● Your objective:
Pull out every line in the items below that contains the word "value", paying attention to case.

● Supplied records:
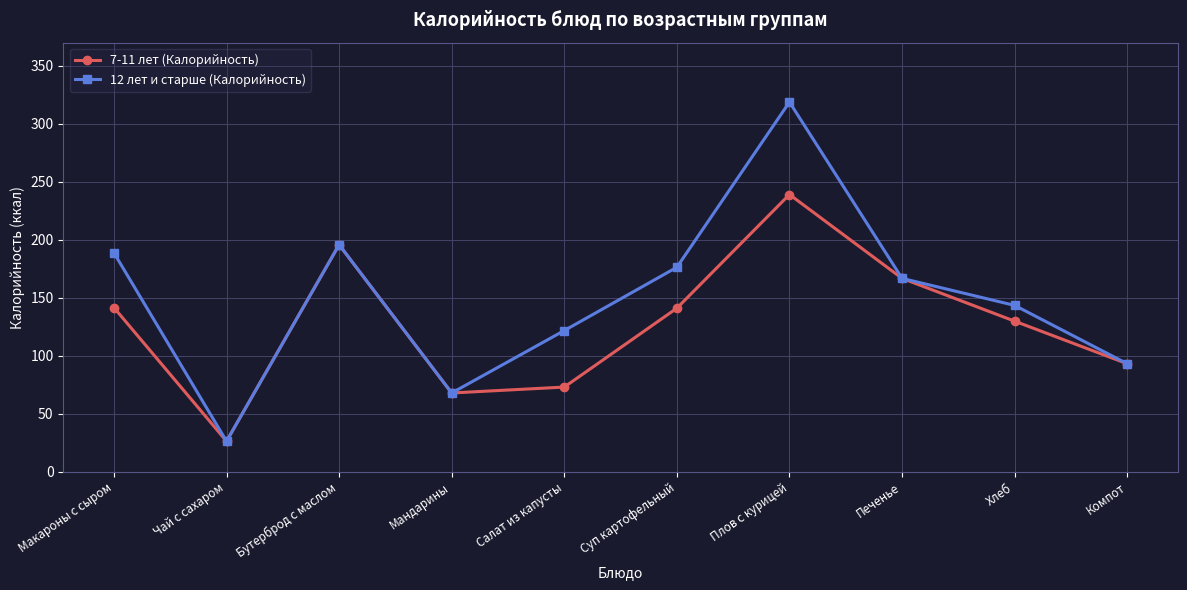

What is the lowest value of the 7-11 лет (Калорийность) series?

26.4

* * *

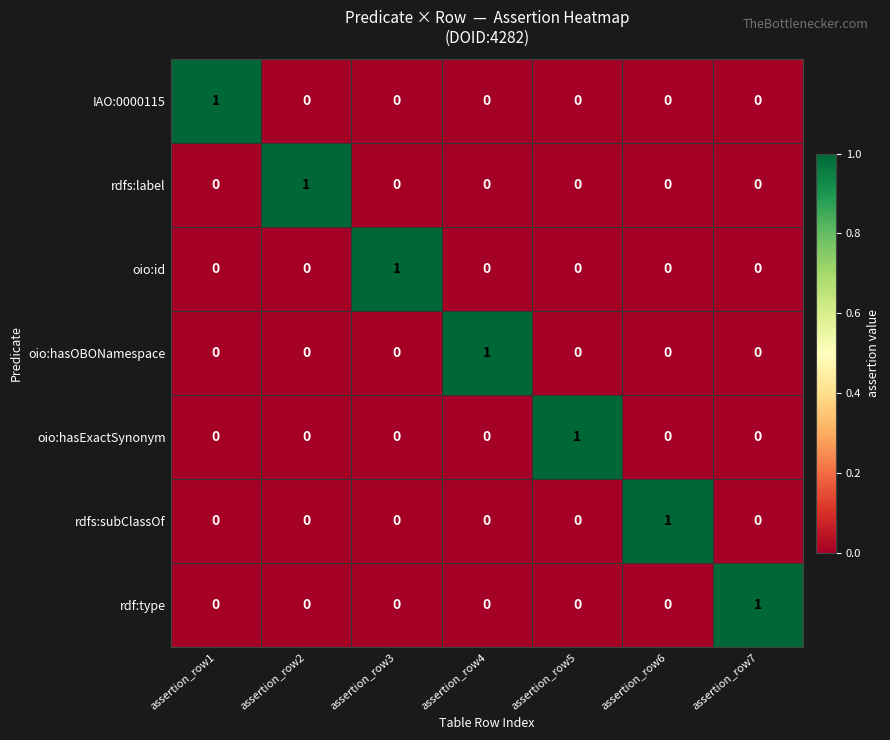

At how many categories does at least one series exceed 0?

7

--

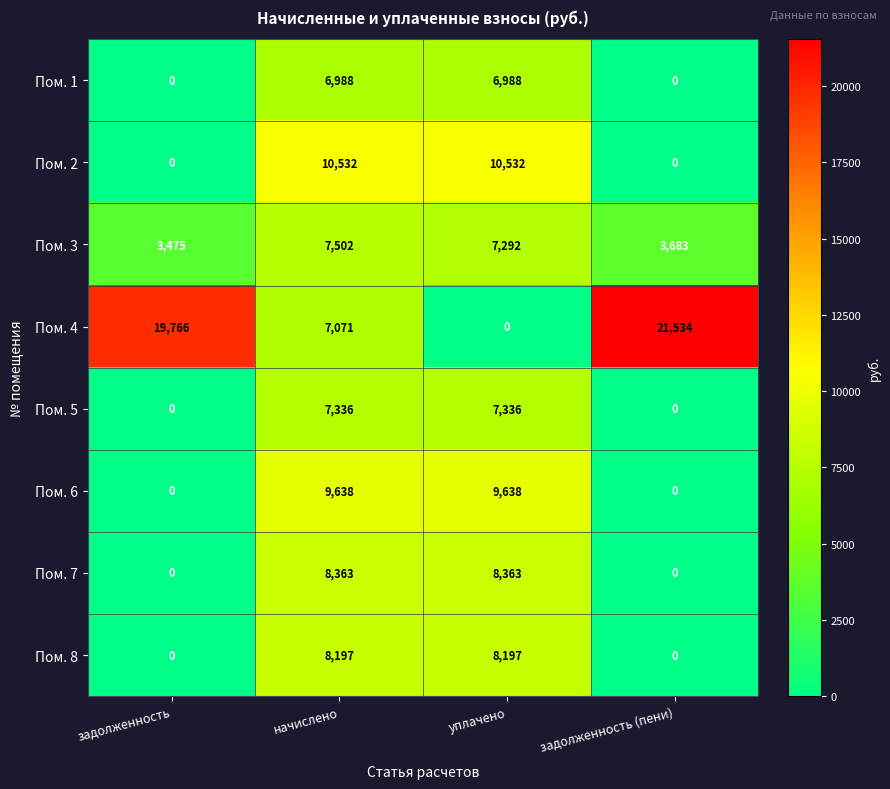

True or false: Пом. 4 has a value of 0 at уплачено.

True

● Completed task:
What is the lowest value of the 7-11 лет (Калорийность) series?
True or false: Пом. 4 has a value of 0 at уплачено.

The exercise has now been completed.